ペーパーバックで買ったSally Rooneyの長編2つ。カバーのデザインがめちゃくちゃに好き。

 Sally Rooneyが現在発表している長編小説の中でも、唯一社会人の大人たちを主人公に据えたのが"Beautiful World, Where Are You"。Sally Rooneyの作品の中では、経済的な格差とか、出身家庭のクラスによる生活や価値観の差異がよく題材になっているけれど、"Beautiful World, Where Are You"では、そういった格差が出自だけでなく、社会人として働き始めた自分の立ち位置としても描かれるようになる。

 まず主人公の一人であるAliceは、ワーキングクラス出身だけれど小説家として成功し、ミドルクラス出身のEileenよりずっと多く稼ぐようになる。Eileenはというと、自分の好きな業界で働いている…けど給料はあまりにも低い。家族とはあんまりうまく行かないし、友達とメールのやり取りはしても直接会うことがなくなったのはいつからだろう。現代人らしい孤独とか、インターネット上での名声とか、絵に描いたような恋愛関係の拗れとか。様々なポジションにいる現代人のポートレートとしてものすごく完成度が高いし、面白い。これまでのSally Rooneyの作品と違うのは、「ふつうの人」になりたくて足掻く若者の話、ではなく、「ふつうの人」になった大人たちの「ふつうの」人生の話、というところ。劇的なストーリーテリングではなく精細な人物のポートレートを得意とするSally Rooneyらしい作品ともとれるけど、初めて読んだ時はびっくりした思い出がある。
 "Beautiful World, Where Are You"は、AliceとEileenの視点の間に、二人の間でやり取りされているメールの文章が載っている、という形で物語が進む。現代文学で、文章が全部ロウワーケースで書いてあるとか、略語の多いチャットとか、若者らしい電子媒体特有の癖が出ているのを見るとちょっと嬉しくなる。現代文学をリアルタイムで追うことの楽しみの一つ。

 こうして素晴らしい作品に触れていると、うだうだ考えていた人生の途方もなさがちょっとどうでも良くなってくる。

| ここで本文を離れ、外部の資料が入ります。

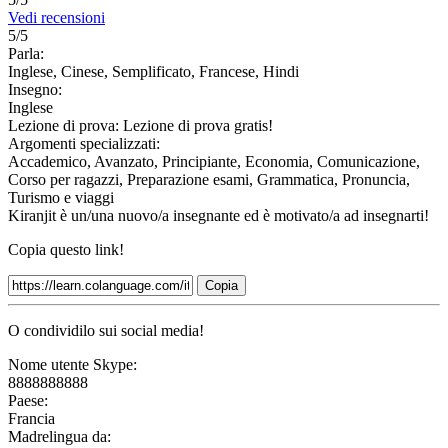
Vedi recensioni
5/5
Parla:
Inglese, Cinese, Semplificato, Francese, Hindi
Insegno:
Inglese
Lezione di prova:
Lezione di prova gratis!
Argomenti specializzati:
Accademico, Avanzato, Principiante, Economia, Comunicazione,
Corso per ragazzi, Preparazione esami, Grammatica, Pronuncia,
Turismo e viaggi
Kiranjit è un/una nuovo/a insegnante ed è motivato/a ad insegnarti!
Copia questo link!
Copia
O condividilo sui social media!
Nome utente Skype:
8888888888
Paese:
Francia
Madrelingua da: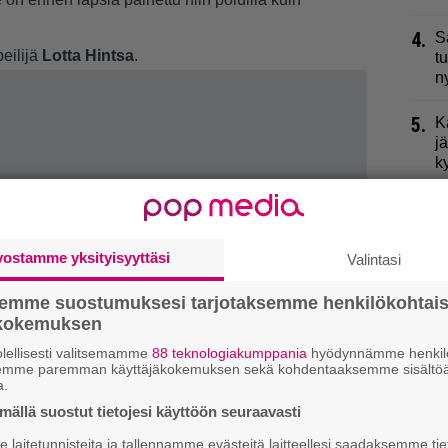
4.
S
eilijä
Lotta Hintsa
.
t
n
5.
K
j
k
6.
L
p
vostamme yksityisyyttäsi
Valintasi
7.
M
K
semme suostumuksesi tarjotaksemme henkilökohtai
ökokemuksen
8.
R
lellisesti valitsemamme
88 teknologiakumppania
hyödynnämme henkilö
t
semme paremman käyttäjäkokemuksen sekä kohdentaaksemme sisältöä
a.
9.
K
ällä suostut tietojesi käyttöön seuraavasti
l
laitetunnisteita ja tallennamme evästeitä laitteellesi saadaksemme tie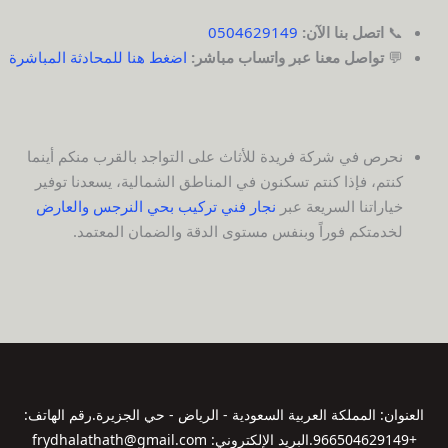
📞
اتصل بنا الآن:
0504629149
💬
تواصل معنا عبر واتساب مباشر:
اضغط هنا للمحادثة المباشرة
نحرص في شركة فريدة للأثاث على التواجد بالقرب منكم أينما
كنتم، فإذا كنتم تسكنون في المناطق الشمالية، يسعدنا توفير
خياراتنا السريعة عبر
نجار فني تركيب بحي النرجس والعارض
لخدمتكم فوراً وبنفس مستوى الدقة والضمان المعتمد.
العنوان: المملكة العربية السعودية - الرياض - حي الجزيرة.​رقم الهاتف:
+966504629149.​البريد الإلكتروني: frydhalathath@gmail.com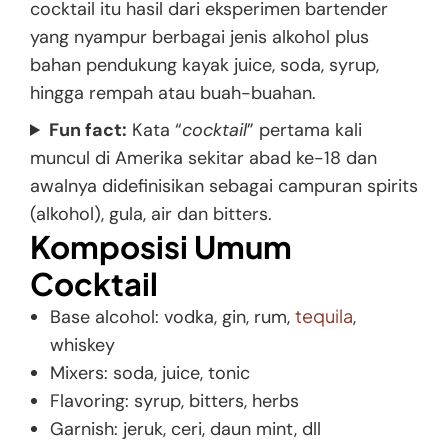
cocktail itu hasil dari eksperimen bartender
yang nyampur berbagai jenis alkohol plus
bahan pendukung kayak juice, soda, syrup,
hingga rempah atau buah-buahan.
Fun fact:
Kata “
cocktail
” pertama kali
muncul di Amerika sekitar abad ke-18 dan
awalnya didefinisikan sebagai campuran spirits
(alkohol), gula, air dan bitters.
Komposisi Umum
Cocktail
tequila
Base alcohol: vodka, gin, rum,
,
whiskey
Mixers: soda, juice, tonic
Flavoring: syrup, bitters, herbs
Garnish: jeruk, ceri, daun mint, dll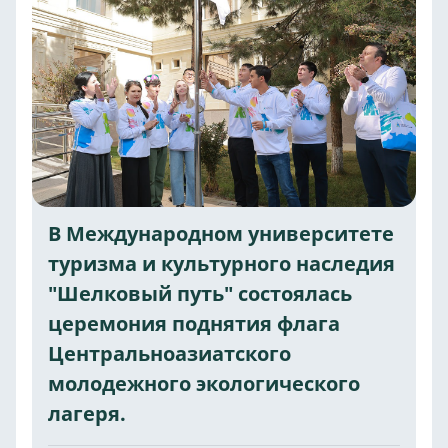
В Международном университете
туризма и культурного наследия
"Шелковый путь" состоялась
церемония поднятия флага
Центральноазиатского
молодежного экологического
лагеря.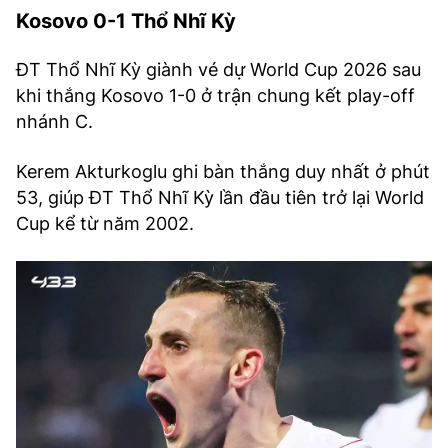
Kosovo 0-1 Thổ Nhĩ Kỳ
ĐT Thổ Nhĩ Kỳ giành vé dự World Cup 2026 sau
khi thắng Kosovo 1-0 ở trận chung kết play-off
nhánh C.
Kerem Akturkoglu ghi bàn thắng duy nhất ở phút
53, giúp ĐT Thổ Nhĩ Kỳ lần đầu tiên trở lại World
Cup kể từ năm 2002.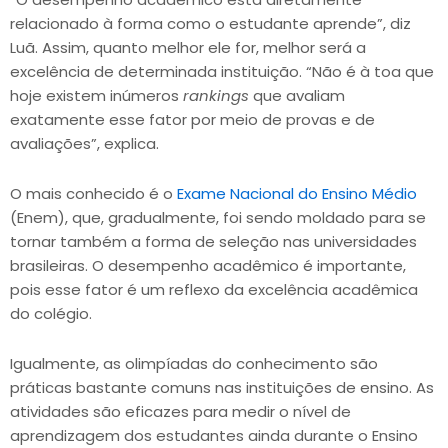
relacionado à forma como o estudante aprende”, diz
Luã. Assim, quanto melhor ele for, melhor será a
excelência de determinada instituição. “Não é à toa que
hoje existem inúmeros
rankings
que avaliam
exatamente esse fator por meio de provas e de
avaliações”, explica.
O mais conhecido é o
Exame Nacional do Ensino Médio
(Enem), que, gradualmente, foi sendo moldado para se
tornar também a forma de seleção nas universidades
brasileiras. O desempenho acadêmico é importante,
pois esse fator é um reflexo da excelência acadêmica
do colégio.
Igualmente, as olimpíadas do conhecimento são
práticas bastante comuns nas instituições de ensino. As
atividades são eficazes para medir o nível de
aprendizagem dos estudantes ainda durante o Ensino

人生を180度変える出来事なんてあんまりないけれど、ドラマのない日常をそこそこにやっていくのも悪くないかも、なんて考える。たくさんあったら人間モーターとして回転することになるし、一回の駆動で180度回転するのなら、私たちの細胞に内蔵されている酵素より回転数が良くなってしまいそうだ。一体なんの話をしているのだろう。
 なんにせよ、また悩む頃には本棚が私を呼んで、「新作出たよ」とか囁いてくることに期待している。